The day – Volunteers cultivate “what the earth has given” for those in need
East Lyme – East Lyme Giving Garden director Liz Farley said the land on Church Lane gave the budding nonprofit a great harvest in its first year.
Farley this week looked at over eight 120-foot-long rows of carefully manicured soil as she removed garden fabric from one of the front sections.
“I’m so proud of the cabbage heads,” she said, revealing the gigantic, leafy Brassicaceae that thrived under the opaque cover designed to protect them from pests and the elements. “That’s what I mean when I say what the earth has given us.”
The Giving Garden, which is in its first year at the Church Lane site, had already produced 644 pounds of food on Monday. Crates of cabbage, broccoli, cauliflower, kale, cucumbers and zucchini have been delivered to Gemma E. Moran United Way / Labor Food Center in New London since the first seedlings started producing there about a month old.
“Everything that is grown here is used to feed the food insecurity of Southeast Connecticut,” she said.
Centraide statistics show that one in six children in the region is food insecure, compared to one in seven nationally. This means that they do not have constant access to enough food for an active and healthy life.
Last year, the food center distributed the equivalent of 2,047,459 meals and snacks to 76 distribution sites, including pantries, shelters, daycares, community meal sites, programs for the elderly and Centraide’s Mobile Food Pantry.
Farley said people often confuse the idea of Giving Garden with the popular concept of a community garden, which provides plots where people can grow their own food. She said a few people showed up on Church Lane to ask if they could do their gardening there.
“Well, yeah,” Farley laughed. “But you can’t take him home.”
The Giving Garden itself can trace its roots back to a local community garden, having started last year on 20 plots donated to Samuel Smith Farm on Plants Dam Road. But Lindsay Rush, secretary of the board of directors of East Lyme Giving Garden, said the donation of 4 acres of land from Flanders Baptist and Community Church had enabled the organization to be where it is today. hui.

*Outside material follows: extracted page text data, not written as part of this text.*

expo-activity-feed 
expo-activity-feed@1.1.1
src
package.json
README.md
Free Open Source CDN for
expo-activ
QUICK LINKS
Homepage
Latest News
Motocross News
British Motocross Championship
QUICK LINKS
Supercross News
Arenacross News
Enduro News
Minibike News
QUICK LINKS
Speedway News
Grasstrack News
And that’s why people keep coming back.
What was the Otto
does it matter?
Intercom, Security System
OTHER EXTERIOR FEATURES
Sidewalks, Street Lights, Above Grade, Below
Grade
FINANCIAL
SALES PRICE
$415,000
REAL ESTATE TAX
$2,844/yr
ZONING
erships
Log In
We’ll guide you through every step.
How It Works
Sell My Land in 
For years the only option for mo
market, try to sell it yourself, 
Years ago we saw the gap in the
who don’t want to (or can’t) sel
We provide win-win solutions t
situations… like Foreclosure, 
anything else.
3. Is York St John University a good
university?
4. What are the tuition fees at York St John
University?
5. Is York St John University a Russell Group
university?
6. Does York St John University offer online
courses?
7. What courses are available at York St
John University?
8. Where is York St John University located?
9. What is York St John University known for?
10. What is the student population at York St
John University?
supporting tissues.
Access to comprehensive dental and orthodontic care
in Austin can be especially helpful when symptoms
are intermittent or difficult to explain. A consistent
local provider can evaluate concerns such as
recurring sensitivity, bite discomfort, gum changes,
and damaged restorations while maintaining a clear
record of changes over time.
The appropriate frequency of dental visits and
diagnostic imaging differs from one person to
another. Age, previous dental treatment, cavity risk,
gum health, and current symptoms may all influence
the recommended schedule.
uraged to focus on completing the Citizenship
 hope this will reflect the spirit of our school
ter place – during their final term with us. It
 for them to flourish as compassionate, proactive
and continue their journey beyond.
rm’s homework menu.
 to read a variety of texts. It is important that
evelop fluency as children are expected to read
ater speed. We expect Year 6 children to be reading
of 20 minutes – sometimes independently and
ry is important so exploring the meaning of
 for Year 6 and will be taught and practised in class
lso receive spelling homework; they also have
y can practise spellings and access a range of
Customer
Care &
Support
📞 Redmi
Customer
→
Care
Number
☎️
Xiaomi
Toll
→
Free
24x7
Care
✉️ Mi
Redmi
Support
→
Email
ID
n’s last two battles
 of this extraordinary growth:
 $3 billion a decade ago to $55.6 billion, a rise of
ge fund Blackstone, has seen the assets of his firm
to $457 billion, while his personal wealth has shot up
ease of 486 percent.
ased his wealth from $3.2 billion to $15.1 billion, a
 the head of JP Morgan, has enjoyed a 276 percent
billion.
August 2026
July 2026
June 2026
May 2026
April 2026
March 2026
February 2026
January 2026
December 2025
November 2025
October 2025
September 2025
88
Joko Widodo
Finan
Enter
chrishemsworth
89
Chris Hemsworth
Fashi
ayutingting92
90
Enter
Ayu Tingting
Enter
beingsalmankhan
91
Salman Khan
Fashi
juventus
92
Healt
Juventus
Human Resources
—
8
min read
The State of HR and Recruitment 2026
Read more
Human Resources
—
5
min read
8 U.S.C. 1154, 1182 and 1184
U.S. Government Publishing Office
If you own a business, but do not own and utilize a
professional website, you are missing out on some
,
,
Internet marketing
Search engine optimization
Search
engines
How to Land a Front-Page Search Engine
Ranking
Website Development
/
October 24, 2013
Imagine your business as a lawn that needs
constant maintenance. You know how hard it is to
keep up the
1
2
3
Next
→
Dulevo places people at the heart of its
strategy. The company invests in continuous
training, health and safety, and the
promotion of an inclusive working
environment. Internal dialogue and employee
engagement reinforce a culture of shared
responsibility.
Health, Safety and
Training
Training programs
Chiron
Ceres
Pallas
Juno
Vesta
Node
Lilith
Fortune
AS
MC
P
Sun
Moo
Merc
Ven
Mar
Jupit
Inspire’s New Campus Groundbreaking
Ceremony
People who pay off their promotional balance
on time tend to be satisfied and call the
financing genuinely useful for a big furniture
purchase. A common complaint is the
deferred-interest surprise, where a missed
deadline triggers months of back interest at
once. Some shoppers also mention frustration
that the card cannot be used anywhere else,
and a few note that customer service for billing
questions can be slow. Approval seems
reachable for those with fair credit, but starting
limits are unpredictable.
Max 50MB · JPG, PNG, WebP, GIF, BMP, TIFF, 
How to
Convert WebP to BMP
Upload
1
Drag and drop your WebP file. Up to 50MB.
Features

Reverend Alan Scott, pastor of the Baptist and Community Church of Flanders, said the church applauds the work done by the members of Giving Garden. “We in the church are grateful that this land can be used to grow produce for the needy,” he said.
Farley said the land, which had been cultivated over generations – including by Scott’s great-grandfather Frank Bruce – was “basically barren” by the time the Giving Garden arrived.
As there was no organic matter or minerals left to support growth, the group proceeded to apply compost, add minerals, add a little lime to counteract the acidity of the chicken manure and apply rye as a cover crop. Electricity and irrigation systems have been installed. An office, shed and washing stations were built.
As of May, the group was ready to plant 550 plants grown by the Eastern Connecticut Community Garden Association. Farley said the four founding members of Giving Garden specifically chose high-yielding, low-maintenance and disease-resistant crops.
“At that time, we weren’t sure if we would have good volunteer staff, so we wanted something that we could just plant and use,” she said.
But support has come from groups such as the Niantic Lions Club, the Shoreline East Lyme Leos Club, the Rotary Interact Club of East Lyme High School, the Boy Scouts and Girl Scouts, as well as many people who come to help during the sessions. volunteering usually takes place three days a week in the morning before the sun gets too strong.
The group also organized two fundraisers that raised about $ 30,000 in total, thanks to matching funds from SustainableCT.
Farley said future costs are expected to be around $ 10,000 per year, covering items such as insurance, electricity and a wireless internet connection.
The success of the garden isn’t just about the core group of nine people who run the day-to-day operations, according to Rush – “This was built by the community.”
Farley and Rush both pointed out that there was no experience needed to help out in the garden, which Rush says is as “organic as it gets” without jumping through the hoops needed to get the official designation from the US Department. of Agriculture.
Farley put it this way: “You don’t need experience to use a shears to remove zucchini.”
Rush singled out volunteers who find cannabis to be therapeutic. “When we see them it’s like ‘Yes! We have a place for you’,” she said.
More information is available at eastlymegivinggarden.org.